Giuseppi Terragni:

Transformations, Decompositions, Critiques

By Peter Eisenman.

The Monacelli Press, 2003,
304 Pages,
ISBN 1885254962

  Peter Eisenman’s long awaited book dedicated to the work of the Italian Rationalist Architect Giuseppi Terragni is now available. If you have been eagerly waiting for another glossy magazine quality monograph that have flooded the architectural book market for last two decades, then look elsewhere. This highly autobiographical study of Terragni’s masterworks: the Casa del Fascio and the Casa Giuliani-Frigerio, in the Architect’s hometown of Como, Italy, requires the reader to pay close attention, in order to gain new insights.

“ The reading of a building need not result in a sequential, progressive, and ultimately singular narrative; instead, its meanings can be temporally complex, partial, and contingent.”
--Peter Eisenman

In his introduction, Eisenman begins with the premise that his book is as much about himself and his way of viewing architecture as it is about Terragni, Eisenman proceeds to tackle the subject with a series of two-color drawings and diagrams supporting a complex and accessible text. Complemented by archival drawings from Terragni’s studio, and slightly altered period photographs. At times difficult, the reader will be forced to stop and examine the drawings, which have been carefully and beautifully delineated by Peter Eisenman.

The book’s subtitle, Transformations, Decompositions, Critiques, serves as the structuring device for the text. The Casa del Fascio is “transformed,” the Casa Giuliani-Frigerio is “decomposed,’ and the “critiques” are essays by Terragni himself (on the Casa del Fascio, first published in 1936), and by the renowned Italian architectural historian and theorist Manfredo Tafuri (“Terragni, Subject and Mask,” first published in Oppositions in the 1980s). It is significant that Eisenman uses the term “decomposition”, a word Terragni used (in his Relazione sul Danteum, 1938), and Eisenman is in fact, decomposing the facades of the Casa Giuliani-Frigerio.

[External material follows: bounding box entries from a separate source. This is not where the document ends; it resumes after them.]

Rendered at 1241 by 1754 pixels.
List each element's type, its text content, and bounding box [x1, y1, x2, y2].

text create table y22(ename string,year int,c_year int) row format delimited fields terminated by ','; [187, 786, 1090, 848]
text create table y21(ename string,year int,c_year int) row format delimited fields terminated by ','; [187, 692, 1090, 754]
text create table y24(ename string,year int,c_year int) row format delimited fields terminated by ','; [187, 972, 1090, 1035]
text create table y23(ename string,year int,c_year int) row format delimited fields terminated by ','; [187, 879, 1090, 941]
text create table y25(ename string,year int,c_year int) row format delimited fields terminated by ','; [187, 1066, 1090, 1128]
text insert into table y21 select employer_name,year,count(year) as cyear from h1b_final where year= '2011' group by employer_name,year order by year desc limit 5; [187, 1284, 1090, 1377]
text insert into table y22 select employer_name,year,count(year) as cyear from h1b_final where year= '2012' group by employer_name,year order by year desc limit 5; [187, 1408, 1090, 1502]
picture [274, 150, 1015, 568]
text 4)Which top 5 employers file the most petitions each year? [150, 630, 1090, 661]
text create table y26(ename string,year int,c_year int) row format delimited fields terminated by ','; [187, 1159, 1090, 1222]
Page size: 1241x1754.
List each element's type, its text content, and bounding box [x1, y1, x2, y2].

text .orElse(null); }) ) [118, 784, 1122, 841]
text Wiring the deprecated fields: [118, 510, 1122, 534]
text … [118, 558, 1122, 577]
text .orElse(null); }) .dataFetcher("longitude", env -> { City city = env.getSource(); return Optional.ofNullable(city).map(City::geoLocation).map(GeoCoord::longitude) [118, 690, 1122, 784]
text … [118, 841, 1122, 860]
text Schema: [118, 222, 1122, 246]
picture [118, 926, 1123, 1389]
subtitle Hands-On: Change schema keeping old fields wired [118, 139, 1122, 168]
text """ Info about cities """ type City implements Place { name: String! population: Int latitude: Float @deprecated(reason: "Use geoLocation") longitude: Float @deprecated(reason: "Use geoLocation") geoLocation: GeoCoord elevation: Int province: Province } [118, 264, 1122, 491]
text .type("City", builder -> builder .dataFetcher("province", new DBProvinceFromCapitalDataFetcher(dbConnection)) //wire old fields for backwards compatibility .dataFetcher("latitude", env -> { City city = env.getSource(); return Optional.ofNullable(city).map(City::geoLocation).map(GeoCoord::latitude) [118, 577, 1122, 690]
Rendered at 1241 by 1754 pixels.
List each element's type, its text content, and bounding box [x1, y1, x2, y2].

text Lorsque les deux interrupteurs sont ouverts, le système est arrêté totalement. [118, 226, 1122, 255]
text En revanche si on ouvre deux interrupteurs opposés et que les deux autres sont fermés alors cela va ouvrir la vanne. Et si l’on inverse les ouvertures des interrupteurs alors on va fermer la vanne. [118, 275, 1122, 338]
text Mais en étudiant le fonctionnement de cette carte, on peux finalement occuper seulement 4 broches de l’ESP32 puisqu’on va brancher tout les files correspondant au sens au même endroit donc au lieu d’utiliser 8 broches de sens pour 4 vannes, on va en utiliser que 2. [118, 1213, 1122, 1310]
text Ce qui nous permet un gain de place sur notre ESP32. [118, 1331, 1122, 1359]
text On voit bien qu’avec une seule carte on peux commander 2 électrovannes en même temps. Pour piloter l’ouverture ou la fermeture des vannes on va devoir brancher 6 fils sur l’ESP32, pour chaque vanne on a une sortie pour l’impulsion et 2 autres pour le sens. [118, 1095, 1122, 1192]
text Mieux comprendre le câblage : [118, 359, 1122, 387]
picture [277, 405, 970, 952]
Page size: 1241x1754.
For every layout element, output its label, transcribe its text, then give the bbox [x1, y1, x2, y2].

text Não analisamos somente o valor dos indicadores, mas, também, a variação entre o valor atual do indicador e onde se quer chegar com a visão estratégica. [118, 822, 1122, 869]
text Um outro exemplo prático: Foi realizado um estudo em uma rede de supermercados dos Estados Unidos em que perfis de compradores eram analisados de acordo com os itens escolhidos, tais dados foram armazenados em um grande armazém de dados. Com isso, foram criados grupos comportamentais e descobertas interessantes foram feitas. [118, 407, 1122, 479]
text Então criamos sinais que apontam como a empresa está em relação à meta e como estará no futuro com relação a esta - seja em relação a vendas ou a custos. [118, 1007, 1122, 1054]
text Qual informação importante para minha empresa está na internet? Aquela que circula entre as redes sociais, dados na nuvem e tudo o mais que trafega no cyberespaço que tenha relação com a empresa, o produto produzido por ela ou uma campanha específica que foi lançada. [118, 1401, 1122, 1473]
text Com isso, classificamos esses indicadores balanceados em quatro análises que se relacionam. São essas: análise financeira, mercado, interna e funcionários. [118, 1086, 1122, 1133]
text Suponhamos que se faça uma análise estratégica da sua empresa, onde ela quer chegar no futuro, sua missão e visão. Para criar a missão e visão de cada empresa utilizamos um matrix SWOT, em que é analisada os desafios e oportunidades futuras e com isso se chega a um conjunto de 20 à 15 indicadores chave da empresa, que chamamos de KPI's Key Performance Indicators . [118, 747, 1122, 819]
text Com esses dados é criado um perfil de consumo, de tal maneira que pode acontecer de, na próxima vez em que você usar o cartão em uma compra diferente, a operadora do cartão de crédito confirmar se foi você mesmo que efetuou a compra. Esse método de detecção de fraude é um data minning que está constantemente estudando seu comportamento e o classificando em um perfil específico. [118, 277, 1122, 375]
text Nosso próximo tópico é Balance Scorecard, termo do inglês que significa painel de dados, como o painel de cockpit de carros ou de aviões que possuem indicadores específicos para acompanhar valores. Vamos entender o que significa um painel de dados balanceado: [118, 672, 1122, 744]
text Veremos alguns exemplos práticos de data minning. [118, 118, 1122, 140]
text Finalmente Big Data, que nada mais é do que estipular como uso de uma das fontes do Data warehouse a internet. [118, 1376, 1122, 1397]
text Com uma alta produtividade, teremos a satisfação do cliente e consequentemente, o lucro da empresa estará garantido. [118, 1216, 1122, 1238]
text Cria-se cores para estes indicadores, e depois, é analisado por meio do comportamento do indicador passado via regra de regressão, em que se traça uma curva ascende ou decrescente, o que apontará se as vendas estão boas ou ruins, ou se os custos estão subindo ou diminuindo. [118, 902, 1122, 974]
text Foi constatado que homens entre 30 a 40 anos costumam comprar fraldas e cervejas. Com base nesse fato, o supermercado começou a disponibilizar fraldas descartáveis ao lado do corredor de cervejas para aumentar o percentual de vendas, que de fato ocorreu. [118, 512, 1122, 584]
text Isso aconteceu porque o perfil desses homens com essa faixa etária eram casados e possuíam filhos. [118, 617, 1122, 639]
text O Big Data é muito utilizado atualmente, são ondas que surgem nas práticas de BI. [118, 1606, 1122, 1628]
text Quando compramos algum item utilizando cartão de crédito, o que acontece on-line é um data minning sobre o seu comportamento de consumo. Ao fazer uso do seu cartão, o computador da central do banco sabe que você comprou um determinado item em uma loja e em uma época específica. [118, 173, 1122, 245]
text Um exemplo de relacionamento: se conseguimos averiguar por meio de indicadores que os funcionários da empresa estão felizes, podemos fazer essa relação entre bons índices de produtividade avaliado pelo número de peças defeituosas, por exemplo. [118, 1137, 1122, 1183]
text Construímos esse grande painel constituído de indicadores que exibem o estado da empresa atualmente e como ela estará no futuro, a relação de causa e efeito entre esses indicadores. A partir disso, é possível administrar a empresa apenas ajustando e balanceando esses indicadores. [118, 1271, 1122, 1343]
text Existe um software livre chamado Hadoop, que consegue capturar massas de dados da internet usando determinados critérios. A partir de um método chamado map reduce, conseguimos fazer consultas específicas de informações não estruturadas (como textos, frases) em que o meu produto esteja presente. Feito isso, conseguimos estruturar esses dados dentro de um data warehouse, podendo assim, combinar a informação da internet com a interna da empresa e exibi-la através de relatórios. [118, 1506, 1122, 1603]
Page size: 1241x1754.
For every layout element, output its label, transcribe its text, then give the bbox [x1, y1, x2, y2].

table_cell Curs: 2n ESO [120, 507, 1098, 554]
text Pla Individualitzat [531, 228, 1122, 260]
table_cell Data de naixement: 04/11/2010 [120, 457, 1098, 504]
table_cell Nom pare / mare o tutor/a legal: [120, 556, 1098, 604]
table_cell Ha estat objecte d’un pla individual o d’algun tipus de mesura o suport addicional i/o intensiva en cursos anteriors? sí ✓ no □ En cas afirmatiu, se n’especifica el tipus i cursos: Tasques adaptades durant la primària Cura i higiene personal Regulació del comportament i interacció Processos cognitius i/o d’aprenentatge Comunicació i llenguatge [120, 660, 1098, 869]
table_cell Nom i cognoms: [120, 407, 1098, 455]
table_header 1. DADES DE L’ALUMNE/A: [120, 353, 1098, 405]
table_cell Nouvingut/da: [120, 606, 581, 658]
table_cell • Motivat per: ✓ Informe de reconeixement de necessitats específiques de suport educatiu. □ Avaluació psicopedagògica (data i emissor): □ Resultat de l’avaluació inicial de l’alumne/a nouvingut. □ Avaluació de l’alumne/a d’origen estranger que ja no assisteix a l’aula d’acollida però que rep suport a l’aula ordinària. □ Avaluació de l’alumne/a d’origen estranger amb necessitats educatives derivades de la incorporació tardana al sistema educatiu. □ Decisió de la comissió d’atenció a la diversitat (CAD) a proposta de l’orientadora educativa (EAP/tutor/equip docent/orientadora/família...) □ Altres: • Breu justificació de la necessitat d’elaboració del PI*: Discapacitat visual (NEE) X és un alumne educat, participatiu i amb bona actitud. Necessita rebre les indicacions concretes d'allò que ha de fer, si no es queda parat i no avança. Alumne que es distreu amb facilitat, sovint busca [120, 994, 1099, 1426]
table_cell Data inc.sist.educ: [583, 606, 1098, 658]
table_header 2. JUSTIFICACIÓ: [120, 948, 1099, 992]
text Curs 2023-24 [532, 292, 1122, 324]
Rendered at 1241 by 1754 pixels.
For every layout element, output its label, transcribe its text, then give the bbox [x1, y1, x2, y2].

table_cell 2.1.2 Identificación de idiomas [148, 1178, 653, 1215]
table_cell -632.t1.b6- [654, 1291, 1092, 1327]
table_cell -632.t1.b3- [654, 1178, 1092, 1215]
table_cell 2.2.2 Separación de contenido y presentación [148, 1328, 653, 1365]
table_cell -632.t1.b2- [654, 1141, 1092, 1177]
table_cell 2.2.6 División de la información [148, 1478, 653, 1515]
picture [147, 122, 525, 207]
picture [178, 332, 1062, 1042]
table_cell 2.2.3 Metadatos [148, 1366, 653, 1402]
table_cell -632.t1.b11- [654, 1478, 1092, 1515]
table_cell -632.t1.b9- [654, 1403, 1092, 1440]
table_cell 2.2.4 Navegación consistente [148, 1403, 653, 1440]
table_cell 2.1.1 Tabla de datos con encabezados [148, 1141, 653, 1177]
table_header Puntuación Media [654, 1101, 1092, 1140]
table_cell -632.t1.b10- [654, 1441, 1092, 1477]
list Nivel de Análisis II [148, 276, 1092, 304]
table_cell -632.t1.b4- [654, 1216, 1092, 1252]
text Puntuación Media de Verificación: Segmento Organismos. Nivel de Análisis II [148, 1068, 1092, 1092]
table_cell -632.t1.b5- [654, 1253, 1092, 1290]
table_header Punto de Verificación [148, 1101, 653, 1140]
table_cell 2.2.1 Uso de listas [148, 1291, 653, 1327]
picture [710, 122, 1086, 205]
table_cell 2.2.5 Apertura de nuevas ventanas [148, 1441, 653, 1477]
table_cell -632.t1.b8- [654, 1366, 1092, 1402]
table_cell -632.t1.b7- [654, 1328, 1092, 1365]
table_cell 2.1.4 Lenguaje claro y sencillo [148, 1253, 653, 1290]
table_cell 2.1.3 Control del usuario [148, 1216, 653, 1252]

“In writing of Terragni, Eisenman redesigns him; the free present is a further theoretical manifesto sustaining his architecture without a homeland, liberated beyond space and time. Eisenman too is a master of the art of simulation.”
--Manfredo Tafuri

Peter Eisenman’s method of analysis is removed from the traditional approaches, which are based on social, historical, aesthetic, and functional point of view. Instead, Eisenman describes the articulations and openings on the facades as constituting a set of marks. These notations provide the basis for his analysis, for example, in the Casa del Fascio, each of the four sequential design schemes records the previous state, encoding the process of transformation in the final building.

Any architect or student, whom appreciates the methodology of the architectural design, will return to Professor Eisenman’s thoughtful and exhaustive opus again and again.